Esta cena corresponde mais ou menos aos primeiros 20 minutos do filme e retrata de forma crua e clara o processo de exterminação dos judeus, segundo o plano nazi da Solução Final, processo este repetido até ao expoente máximo da insanidade em muitos campos de concentração e extermínio nazis espalhados pela Alemanha, Polónia e Áustria. “O Filho de Saúl” é uma das muitas obras que nos mostra, sem artifícios nem lirismos, a realidade pura e dura da Shoah, do Holocausto. Na verdade é tão simplesmente isto que vemos nesta fita de Nèmes ou até em livros como Se isto é um homem, de Primo Levi: um genocídio em massa que só uma mente demoníaca de homens como Himmler, Hoess, Mengele ou Eichmann conseguiria planear. Nesta história não há nada de heróico ou romântico, há terror apenas e um terror que nós, a uma distância de quase 80 anos, só conseguimos imaginar através dos testemunhos de quem o viveu.
Foi esta lição que José Rodrigues dos Santos (JRS) esqueceu quando deu uma entrevista, onde falou dos seu mais recente livro O Mágico de Auschwitz. Para que conste, não acuso Rodrigues dos Santos de ser o primeiro a usar este episódio da História moderna para fazer aquilo que os oportunistas gostam mais de fazer: dinheiro. Nem o vou acusar de ignorar ou até defender a as barbaridades nazis da 2ª Guerra Mundial. Não creio que seja isso. Contudo, as palavras e a forma como as transmitimos contam para a narrativa. O que se notou nesta entrevista é que JRS não reflectiu seriamente sobre isso. Das muitas faltas que o jornalista da RTP mostrou na entrevista posso dizer muito resumidamente que ali houve uma boa dose de falta de sensibilidade aliada a alguma falta de noção.
Já houve várias reações a esta entrevista, muitas delas dizendo que as palavras dele foram tiradas do contexto da conversa. Eu vi a entrevista de uma ponta a outra e devo dizer que compreendo quem diz isto, mas isto não desculpa a forma como ele abordou o assunto. Faz-me confusão ver pessoas falar de um tema tão sério com esta leviandade. Talvez porque José Rodrigues dos Santos jamais conseguiria imaginar na sua cabeça a dimensão de um terror como a Shoah. O que deve passar muitas vezes na mente de JRS é: “epah e porque não o Holocausto para fazer mais um best-seller?”. Há aqui um certo oportunismo quando usa o Holocausto para fazer literatura leve. Esta é, sobretudo, a ideia que ele transmitiu e transtorna-me porque parece reduzir a magnitude destes acontecimentos a um modelo de negócio semi-literário.

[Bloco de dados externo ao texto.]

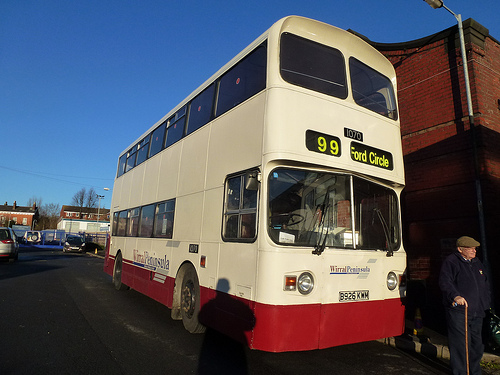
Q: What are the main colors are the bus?
A: Red and white.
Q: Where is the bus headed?
A: 99 Ford Circle.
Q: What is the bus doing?
A: Stopped.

Contudo, por muito estranho que esta ideia possa parecer a JRS, há uma responsabilidade inerente a quem quer falar sobre o Holocausto, porque nos lembra um estado de plena desumanidade que não podemos permitir que se repita. “Never again” é o que diz a placa que ficou no local onde foi outrora o campo de concentração de Treblinka. Esta é a mensagem que o Holocausto nos deixou. Lembremo-nos, portanto, da responsabilidade que é falar sobre isso, apesar de não o conseguirmos sentir na pele. E que isso sirva de lição a pessoas como José Rodrigues dos Santos.